In her rummaging about the house she pulled open a chest of drawers which
used to stand in the room where she slept when a child. It was full of her
own childish clothing, a little girl's linen and muslin; and she thought
with a throe of despair that she could as well hope to get hack into these
outgrown garments, which the helpless piety of Mrs. Bolton had kept from
the rag-bag, as to think of re-entering the relations of the life so long
left off.
It surprised her to find how cold the Boltons were; she had remembered them
as always very kind and willing; but she was so used now to the ways of
the Italians and their showy affection, it was hard for her to realise
that people could be both kind and cold. The Boltons seemed ashamed of
their feelings, and hid them; it was the same in some degree with all the
villagers when she began to meet them, and the fact slowly worked back into
her consciousness, wounding its way in. People did not come to see her at
once. They waited, as they told her, till she got settled, before they
called, and then they did not appear very glad to have her back.
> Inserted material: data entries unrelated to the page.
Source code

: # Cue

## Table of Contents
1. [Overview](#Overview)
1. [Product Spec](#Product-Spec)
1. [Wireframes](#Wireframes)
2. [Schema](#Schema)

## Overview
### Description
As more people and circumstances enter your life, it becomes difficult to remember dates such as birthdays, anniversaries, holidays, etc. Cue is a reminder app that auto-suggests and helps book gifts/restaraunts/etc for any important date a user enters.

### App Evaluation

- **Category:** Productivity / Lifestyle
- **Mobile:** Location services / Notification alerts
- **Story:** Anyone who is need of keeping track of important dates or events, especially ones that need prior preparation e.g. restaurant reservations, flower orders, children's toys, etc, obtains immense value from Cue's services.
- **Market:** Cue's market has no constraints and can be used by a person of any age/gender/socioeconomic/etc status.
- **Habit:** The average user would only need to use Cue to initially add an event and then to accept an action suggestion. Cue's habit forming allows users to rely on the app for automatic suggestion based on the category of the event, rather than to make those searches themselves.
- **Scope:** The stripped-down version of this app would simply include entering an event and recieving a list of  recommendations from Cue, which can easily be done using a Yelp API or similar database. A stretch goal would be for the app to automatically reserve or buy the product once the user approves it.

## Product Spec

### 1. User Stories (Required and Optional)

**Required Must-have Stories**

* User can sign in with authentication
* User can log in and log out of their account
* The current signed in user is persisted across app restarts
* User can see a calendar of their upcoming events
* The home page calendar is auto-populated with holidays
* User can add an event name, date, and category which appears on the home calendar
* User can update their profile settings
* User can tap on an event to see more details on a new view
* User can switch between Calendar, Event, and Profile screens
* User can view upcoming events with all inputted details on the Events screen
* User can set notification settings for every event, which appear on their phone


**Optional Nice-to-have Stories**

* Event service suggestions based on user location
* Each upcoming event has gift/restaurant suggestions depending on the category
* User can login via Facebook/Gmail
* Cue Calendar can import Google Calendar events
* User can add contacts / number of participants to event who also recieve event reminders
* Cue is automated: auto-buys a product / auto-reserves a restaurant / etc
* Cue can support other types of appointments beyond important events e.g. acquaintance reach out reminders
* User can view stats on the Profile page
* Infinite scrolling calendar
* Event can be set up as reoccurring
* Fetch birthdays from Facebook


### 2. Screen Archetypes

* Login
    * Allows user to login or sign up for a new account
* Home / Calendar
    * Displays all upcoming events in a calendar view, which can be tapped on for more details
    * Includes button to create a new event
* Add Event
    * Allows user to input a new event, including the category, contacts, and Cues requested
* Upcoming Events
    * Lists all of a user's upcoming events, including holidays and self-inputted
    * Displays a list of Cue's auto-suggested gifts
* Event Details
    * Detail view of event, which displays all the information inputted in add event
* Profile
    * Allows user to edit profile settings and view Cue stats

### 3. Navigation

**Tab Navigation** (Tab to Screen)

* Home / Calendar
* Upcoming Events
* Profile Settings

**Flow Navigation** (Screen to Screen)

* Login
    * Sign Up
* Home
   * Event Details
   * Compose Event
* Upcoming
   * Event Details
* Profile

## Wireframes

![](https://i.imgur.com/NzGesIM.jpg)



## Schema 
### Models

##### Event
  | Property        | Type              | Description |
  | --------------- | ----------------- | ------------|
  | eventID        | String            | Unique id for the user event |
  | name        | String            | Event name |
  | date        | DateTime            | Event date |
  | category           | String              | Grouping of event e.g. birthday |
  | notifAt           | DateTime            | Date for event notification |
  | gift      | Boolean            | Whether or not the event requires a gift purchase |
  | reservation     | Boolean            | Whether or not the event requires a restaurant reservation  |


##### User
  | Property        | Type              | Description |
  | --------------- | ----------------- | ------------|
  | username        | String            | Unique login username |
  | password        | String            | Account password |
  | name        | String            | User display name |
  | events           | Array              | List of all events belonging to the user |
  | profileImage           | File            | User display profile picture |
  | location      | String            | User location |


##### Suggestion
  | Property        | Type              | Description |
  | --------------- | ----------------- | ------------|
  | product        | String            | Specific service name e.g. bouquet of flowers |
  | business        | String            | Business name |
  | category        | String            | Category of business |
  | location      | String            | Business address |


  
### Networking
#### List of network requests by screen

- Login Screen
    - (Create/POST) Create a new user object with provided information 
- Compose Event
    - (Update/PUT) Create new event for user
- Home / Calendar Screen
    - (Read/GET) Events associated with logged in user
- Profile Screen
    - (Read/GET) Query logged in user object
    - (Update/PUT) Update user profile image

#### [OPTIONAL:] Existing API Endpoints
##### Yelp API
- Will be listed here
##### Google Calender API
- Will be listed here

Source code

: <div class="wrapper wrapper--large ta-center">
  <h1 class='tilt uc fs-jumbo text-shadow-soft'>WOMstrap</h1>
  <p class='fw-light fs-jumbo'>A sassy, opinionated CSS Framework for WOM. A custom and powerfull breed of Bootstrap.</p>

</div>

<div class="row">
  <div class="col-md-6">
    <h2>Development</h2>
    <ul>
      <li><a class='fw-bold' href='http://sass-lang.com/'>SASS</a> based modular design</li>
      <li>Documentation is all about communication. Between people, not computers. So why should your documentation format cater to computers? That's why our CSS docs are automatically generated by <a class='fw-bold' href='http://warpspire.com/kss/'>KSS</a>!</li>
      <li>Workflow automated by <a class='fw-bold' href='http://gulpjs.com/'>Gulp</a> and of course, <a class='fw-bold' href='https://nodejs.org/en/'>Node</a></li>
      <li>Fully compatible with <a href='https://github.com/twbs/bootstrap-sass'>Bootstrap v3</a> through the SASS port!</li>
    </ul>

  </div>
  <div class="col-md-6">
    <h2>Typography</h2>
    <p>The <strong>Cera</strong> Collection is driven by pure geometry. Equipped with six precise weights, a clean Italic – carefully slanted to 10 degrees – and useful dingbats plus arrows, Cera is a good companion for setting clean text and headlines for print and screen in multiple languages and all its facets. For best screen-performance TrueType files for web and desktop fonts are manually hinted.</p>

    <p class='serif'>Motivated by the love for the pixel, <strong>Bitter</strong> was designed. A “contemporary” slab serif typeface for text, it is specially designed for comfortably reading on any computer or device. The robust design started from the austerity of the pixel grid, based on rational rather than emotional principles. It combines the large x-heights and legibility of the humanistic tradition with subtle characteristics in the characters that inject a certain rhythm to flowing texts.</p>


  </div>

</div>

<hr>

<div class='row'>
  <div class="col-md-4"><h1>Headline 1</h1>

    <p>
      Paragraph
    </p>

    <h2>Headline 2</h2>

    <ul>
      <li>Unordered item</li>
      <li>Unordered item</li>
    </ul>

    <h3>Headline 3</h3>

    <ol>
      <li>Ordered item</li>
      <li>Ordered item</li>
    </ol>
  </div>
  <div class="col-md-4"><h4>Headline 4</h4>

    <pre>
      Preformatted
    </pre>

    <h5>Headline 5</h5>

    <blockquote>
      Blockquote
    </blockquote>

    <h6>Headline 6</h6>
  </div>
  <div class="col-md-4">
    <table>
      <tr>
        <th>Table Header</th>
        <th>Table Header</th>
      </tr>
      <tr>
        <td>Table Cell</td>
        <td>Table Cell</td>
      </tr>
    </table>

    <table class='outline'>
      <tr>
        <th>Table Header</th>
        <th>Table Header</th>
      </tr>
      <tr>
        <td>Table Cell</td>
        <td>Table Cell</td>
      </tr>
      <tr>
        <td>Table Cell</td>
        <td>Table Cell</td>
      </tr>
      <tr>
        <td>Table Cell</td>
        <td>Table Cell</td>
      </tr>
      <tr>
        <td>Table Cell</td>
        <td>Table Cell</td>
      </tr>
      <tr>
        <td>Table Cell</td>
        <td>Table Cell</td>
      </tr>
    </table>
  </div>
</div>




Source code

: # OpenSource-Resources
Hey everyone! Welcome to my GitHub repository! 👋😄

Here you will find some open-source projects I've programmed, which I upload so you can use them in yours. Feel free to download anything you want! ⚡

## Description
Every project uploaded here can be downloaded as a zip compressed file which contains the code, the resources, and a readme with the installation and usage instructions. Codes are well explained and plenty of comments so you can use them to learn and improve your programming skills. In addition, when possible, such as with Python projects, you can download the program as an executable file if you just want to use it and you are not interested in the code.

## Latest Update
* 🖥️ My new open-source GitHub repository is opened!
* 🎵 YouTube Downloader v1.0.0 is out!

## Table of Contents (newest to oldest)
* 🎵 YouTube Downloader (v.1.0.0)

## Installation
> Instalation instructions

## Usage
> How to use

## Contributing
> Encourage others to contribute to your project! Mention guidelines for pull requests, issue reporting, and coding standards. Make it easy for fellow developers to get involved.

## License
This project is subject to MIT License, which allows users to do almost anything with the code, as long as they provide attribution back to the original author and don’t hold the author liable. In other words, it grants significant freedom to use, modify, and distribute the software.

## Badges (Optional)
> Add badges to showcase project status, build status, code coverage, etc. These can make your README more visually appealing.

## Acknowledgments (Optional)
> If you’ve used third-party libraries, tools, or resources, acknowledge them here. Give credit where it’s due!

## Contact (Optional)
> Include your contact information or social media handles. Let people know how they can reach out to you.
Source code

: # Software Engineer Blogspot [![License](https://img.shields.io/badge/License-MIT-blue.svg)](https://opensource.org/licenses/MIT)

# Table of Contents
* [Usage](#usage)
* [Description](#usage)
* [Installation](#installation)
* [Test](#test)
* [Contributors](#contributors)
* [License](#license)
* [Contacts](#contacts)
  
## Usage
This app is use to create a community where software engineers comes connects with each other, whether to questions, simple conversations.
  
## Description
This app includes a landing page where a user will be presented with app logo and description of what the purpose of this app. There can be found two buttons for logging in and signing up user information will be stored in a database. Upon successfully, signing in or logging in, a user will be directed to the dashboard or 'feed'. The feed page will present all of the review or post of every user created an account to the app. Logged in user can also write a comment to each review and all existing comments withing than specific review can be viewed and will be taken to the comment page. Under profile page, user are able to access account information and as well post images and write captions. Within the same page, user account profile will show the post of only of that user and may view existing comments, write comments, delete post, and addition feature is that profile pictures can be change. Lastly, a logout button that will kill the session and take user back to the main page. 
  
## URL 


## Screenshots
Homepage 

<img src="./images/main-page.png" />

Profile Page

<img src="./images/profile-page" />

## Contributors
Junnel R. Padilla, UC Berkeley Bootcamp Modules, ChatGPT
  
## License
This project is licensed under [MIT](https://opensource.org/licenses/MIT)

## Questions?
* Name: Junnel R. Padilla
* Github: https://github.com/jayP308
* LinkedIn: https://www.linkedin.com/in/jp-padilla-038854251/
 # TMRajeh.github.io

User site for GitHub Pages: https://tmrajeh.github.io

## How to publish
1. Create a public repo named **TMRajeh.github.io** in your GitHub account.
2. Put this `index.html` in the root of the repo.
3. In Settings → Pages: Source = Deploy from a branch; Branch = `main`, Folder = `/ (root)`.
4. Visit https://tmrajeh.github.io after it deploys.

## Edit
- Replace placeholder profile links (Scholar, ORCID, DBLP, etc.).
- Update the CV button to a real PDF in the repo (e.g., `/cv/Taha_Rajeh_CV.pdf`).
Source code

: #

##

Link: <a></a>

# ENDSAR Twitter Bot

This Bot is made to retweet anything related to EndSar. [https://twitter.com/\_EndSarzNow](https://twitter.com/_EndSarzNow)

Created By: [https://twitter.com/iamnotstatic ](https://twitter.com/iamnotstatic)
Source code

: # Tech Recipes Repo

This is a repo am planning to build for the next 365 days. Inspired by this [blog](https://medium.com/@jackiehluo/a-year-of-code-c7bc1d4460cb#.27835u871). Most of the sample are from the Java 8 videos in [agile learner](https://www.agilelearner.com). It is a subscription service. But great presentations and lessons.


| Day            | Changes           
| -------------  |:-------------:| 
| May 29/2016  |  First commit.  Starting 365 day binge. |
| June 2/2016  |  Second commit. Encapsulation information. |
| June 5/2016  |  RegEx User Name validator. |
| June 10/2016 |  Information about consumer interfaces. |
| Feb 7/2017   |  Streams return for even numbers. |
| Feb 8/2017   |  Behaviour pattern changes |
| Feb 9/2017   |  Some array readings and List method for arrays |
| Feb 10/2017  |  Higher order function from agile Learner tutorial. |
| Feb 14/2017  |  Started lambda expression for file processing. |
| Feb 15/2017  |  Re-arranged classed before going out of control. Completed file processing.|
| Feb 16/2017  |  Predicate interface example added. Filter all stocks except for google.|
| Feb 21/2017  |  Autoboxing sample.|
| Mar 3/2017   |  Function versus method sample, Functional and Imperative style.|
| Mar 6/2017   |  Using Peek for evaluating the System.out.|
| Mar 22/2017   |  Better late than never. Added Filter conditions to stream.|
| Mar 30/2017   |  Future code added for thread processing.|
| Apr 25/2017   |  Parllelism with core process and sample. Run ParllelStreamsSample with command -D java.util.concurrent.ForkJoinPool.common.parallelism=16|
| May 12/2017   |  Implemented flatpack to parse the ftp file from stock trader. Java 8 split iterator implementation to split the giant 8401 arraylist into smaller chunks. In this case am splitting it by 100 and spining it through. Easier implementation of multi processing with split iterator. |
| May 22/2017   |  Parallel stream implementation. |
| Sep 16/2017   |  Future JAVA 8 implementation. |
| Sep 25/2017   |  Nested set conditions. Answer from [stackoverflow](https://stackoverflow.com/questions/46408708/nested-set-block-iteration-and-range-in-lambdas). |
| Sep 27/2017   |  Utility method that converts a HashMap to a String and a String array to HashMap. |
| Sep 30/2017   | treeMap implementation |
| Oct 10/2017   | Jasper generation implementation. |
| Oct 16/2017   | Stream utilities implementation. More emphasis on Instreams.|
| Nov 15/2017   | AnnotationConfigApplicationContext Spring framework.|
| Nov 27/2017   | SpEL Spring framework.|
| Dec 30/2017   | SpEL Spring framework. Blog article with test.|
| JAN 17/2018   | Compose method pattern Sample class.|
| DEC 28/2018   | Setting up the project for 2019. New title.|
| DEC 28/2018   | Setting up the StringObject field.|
But this was not altogether the effect of their temperament. The Kilburns
had made a long summer always in Hatboro', and they had always talked of it
as home; but they had never passed a whole year there since Judge Kilburn
first went to Congress, and they were not regarded as full neighbours
or permanent citizens. Miss Kilburn, however, kept up her childhood
friendships, and she and some of the ladies called one another by their
Christian names, but they believed that she met people in Washington whom
she liked better; the winters she spent there certainly weakened the ties
between them, and when it came to those eleven years in Rome, the letters
they exchanged grew rarer and rarer, till they stopped altogether. Some of
the girls went away; some died; others became dead and absent to her in
their marriages and household cares.
After waiting for one another, three of them came together to see her one
day. They all kissed her, after a questioning glance at her face and dress,
as if they wanted to see whether she had grown proud or too fashionable.
But they were themselves apparently much better dressed, and certainly more
richly dressed. In a place like Hatboro', where there is no dinner-giving,
and evening parties are few, the best dress is a street costume, which
may be worn for calls and shopping, and for church and all public
entertainments. The well-to-do ladies make an effect of outdoor fashion, in
which the poorest shop hand has her part; and in their turn they share her
indoor simplicity. These old friends of Annie's wore bonnets and frocks of
the latest style and costly material.